■ **WHAT YOU ARE ASKED TO DO**
From the line below that contains "high-resolution histopathology image" to the line that contains "staining in testis", repeat every line exactly, both ends included, and nothing else.

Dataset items
■ ■ ■
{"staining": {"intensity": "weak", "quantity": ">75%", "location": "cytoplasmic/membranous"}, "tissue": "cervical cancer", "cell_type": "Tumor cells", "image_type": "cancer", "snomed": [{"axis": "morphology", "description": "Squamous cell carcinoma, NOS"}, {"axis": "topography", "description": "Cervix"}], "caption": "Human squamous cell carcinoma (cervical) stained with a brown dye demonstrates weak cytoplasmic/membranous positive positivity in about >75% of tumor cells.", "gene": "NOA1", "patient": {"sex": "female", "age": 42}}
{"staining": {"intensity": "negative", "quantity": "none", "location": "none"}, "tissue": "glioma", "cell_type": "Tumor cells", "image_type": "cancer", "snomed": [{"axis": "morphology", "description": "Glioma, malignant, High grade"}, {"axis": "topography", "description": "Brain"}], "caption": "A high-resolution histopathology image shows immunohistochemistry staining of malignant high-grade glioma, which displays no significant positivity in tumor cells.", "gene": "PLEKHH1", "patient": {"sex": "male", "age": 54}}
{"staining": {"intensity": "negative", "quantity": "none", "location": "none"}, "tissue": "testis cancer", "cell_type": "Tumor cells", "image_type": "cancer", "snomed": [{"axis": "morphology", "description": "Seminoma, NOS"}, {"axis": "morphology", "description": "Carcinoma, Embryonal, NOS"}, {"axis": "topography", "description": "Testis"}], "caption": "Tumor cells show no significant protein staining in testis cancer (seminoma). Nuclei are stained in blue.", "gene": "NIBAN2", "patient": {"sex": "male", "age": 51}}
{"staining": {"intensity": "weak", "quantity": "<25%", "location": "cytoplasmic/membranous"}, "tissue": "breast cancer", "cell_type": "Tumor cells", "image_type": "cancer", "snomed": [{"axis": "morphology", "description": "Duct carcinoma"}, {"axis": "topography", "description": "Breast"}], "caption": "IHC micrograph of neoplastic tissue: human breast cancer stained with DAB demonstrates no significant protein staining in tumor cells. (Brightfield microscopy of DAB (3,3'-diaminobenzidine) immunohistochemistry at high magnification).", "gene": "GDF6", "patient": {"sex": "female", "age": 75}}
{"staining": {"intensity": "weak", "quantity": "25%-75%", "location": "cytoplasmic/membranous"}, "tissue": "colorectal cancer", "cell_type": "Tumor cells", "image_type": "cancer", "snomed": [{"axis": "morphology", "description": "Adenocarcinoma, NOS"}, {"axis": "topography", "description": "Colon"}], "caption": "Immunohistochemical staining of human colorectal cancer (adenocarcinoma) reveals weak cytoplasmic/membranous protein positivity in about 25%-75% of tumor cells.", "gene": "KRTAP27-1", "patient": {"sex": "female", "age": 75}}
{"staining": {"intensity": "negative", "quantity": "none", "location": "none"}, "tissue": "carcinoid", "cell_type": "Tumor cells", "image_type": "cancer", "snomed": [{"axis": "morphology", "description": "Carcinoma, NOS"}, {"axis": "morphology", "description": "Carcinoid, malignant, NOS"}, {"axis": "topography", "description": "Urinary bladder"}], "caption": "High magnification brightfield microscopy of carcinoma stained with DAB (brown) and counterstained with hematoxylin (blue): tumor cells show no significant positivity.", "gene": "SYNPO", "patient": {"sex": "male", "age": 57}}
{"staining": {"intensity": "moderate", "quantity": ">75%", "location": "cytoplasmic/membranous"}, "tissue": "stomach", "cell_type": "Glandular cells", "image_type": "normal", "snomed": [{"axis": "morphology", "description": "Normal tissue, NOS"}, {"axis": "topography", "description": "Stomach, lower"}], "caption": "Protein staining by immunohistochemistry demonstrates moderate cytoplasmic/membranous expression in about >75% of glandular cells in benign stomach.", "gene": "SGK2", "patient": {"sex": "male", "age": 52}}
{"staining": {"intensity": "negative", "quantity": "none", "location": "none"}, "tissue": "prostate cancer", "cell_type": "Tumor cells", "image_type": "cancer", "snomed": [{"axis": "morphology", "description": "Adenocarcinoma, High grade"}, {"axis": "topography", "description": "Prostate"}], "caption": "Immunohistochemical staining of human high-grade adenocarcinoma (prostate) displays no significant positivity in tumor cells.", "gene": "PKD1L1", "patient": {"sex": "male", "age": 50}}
■ ■ ■
■ **YOUR RESPONSE**
{"staining": {"intensity": "negative", "quantity": "none", "location": "none"}, "tissue": "glioma", "cell_type": "Tumor cells", "image_type": "cancer", "snomed": [{"axis": "morphology", "description": "Glioma, malignant, High grade"}, {"axis": "topography", "description": "Brain"}], "caption": "A high-resolution histopathology image shows immunohistochemistry staining of malignant high-grade glioma, which displays no significant positivity in tumor cells.", "gene": "PLEKHH1", "patient": {"sex": "male", "age": 54}}
{"staining": {"intensity": "negative", "quantity": "none", "location": "none"}, "tissue": "testis cancer", "cell_type": "Tumor cells", "image_type": "cancer", "snomed": [{"axis": "morphology", "description": "Seminoma, NOS"}, {"axis": "morphology", "description": "Carcinoma, Embryonal, NOS"}, {"axis": "topography", "description": "Testis"}], "caption": "Tumor cells show no significant protein staining in testis cancer (seminoma). Nuclei are stained in blue.", "gene": "NIBAN2", "patient": {"sex": "male", "age": 51}}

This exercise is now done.